Provided records
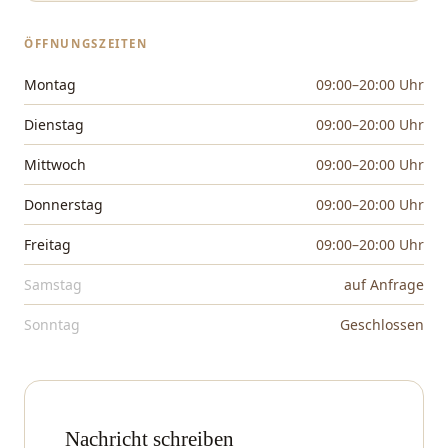
ÖFFNUNGSZEITEN
Montag
09:00–20:00 Uhr
Dienstag
09:00–20:00 Uhr
Mittwoch
09:00–20:00 Uhr
Donnerstag
09:00–20:00 Uhr
Freitag
09:00–20:00 Uhr
Samstag
auf Anfrage
Sonntag
Geschlossen
Nachricht schreiben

Instruction
Copy the records exactly as they appear, excluding images.

Answer section
ÖFFNUNGSZEITEN
Montag
09:00–20:00 Uhr
Dienstag
09:00–20:00 Uhr
Mittwoch
09:00–20:00 Uhr
Donnerstag
09:00–20:00 Uhr
Freitag
09:00–20:00 Uhr
Samstag
auf Anfrage
Sonntag
Geschlossen
Nachricht schreiben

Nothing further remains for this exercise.